> _ACTIVITY_
Please copy the lines below, exactly as they are, from the one with "right eye: (421, 188)" through the one with "nose: (265, 176)", and leave out the pictures.

> _GIVEN DATA_
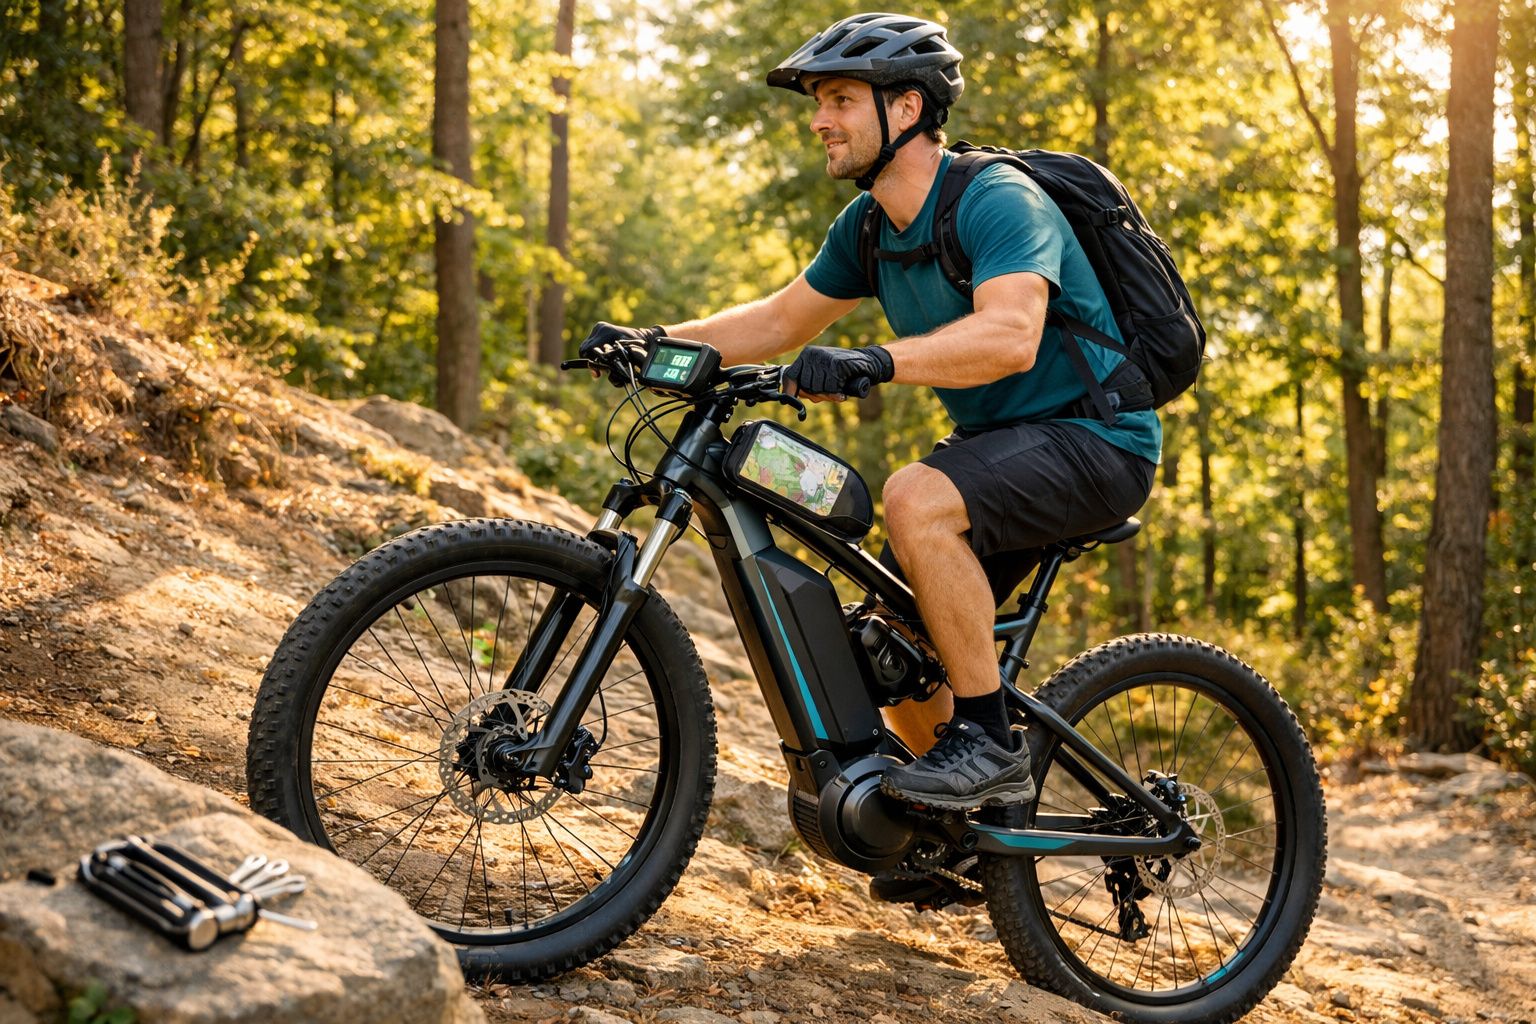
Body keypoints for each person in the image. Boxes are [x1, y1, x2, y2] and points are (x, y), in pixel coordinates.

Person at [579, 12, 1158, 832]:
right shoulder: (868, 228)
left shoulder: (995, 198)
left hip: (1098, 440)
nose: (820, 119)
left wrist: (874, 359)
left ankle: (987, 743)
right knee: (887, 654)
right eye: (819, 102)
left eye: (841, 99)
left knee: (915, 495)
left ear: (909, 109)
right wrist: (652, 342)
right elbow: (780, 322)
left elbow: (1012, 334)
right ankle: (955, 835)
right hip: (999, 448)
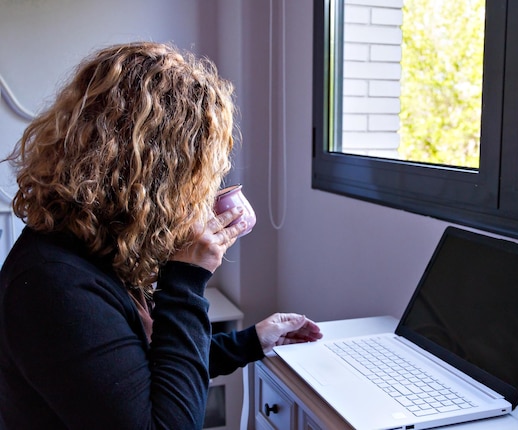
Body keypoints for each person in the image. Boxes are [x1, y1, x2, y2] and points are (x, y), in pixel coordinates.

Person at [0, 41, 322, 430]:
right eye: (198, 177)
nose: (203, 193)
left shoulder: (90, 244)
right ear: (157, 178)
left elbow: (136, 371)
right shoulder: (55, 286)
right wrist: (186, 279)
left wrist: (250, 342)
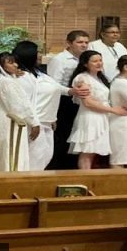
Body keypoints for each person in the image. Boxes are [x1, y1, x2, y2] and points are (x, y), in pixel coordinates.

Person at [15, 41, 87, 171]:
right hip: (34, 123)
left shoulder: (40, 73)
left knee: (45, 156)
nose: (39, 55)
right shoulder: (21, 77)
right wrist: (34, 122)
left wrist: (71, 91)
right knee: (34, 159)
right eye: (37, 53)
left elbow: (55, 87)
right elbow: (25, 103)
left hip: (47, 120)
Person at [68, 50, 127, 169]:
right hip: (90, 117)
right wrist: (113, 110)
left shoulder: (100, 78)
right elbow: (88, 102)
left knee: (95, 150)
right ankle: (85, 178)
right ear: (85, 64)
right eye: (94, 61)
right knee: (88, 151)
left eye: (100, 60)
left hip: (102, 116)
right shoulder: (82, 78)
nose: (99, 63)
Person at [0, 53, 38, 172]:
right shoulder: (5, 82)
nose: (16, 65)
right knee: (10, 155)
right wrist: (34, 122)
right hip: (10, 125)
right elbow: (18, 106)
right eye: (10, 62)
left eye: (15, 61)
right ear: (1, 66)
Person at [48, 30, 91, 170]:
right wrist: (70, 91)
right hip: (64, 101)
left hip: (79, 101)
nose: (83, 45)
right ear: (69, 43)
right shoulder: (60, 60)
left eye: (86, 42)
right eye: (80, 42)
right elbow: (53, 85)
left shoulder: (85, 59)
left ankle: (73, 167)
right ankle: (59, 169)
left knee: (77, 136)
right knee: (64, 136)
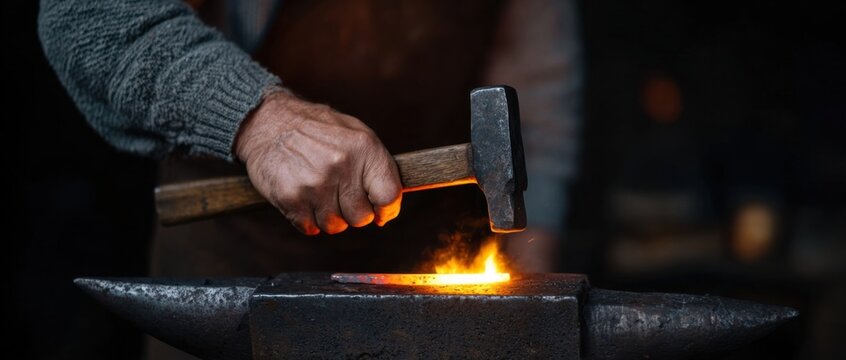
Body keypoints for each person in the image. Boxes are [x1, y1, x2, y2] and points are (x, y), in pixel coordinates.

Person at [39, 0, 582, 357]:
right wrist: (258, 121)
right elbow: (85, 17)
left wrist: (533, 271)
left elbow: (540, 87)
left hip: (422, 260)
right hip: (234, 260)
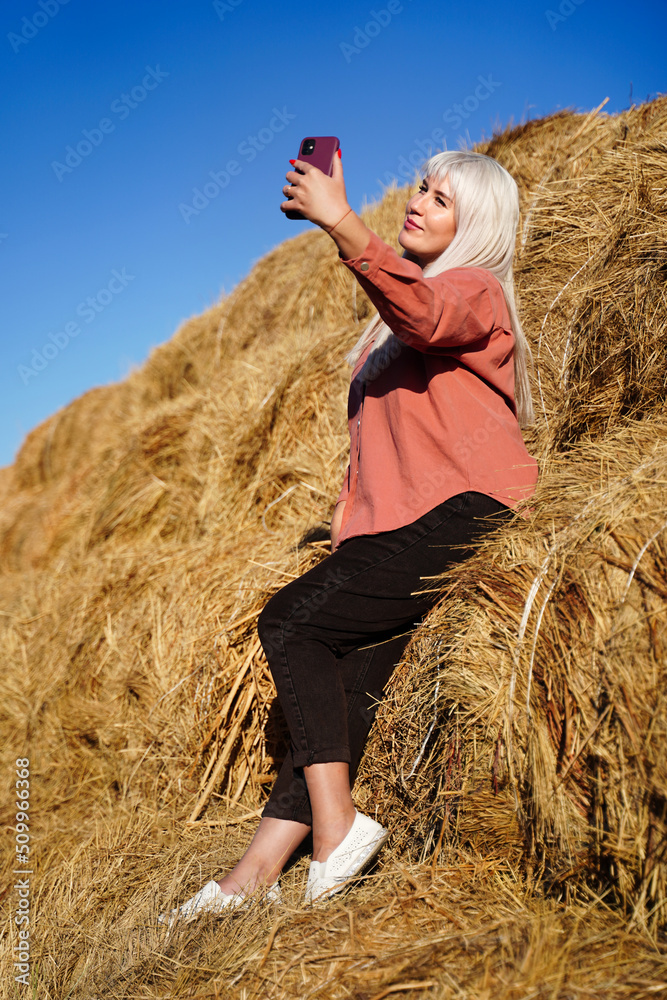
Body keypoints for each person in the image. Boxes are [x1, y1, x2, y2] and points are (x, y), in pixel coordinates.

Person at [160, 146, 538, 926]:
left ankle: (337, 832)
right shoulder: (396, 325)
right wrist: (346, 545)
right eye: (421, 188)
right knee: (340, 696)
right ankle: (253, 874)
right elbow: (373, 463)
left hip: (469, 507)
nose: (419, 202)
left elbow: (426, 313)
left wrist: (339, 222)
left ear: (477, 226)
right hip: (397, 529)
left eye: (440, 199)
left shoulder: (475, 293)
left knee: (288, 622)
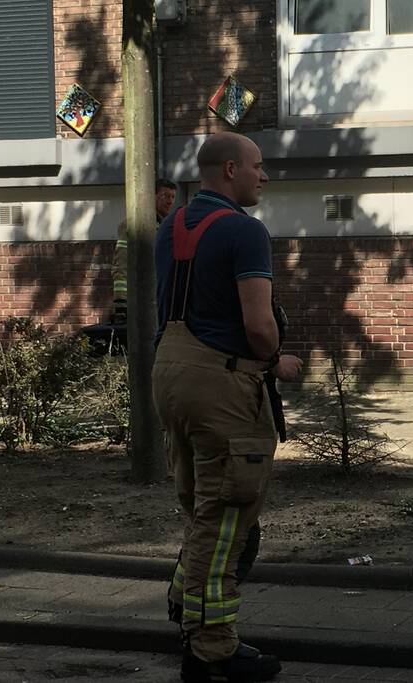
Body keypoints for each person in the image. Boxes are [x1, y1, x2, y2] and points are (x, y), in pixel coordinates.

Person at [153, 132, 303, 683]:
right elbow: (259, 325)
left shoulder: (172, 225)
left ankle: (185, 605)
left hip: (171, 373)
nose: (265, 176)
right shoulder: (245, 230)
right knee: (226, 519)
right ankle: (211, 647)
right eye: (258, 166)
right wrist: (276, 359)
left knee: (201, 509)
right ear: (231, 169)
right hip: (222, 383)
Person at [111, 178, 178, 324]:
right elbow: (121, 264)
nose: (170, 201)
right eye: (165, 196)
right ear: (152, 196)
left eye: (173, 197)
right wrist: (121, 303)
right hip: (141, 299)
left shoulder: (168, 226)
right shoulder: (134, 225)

> _ANSWER TO THIS EXERCISE_
right eye: (421, 188)
right knee: (340, 696)
right ankle: (253, 874)
right elbow: (373, 463)
left hip: (469, 507)
nose: (419, 202)
left elbow: (426, 313)
left wrist: (339, 222)
left ear: (477, 226)
right hip: (397, 529)
left eye: (440, 199)
left shoulder: (475, 293)
left knee: (288, 622)
Body keypoints for each person in the image. Boxes are [x1, y1, x2, y2] and points are (x, y), in pixel coordinates.

Person at [153, 132, 303, 683]:
right elbow: (259, 325)
left shoulder: (172, 225)
left ankle: (185, 605)
left hip: (171, 373)
nose: (265, 176)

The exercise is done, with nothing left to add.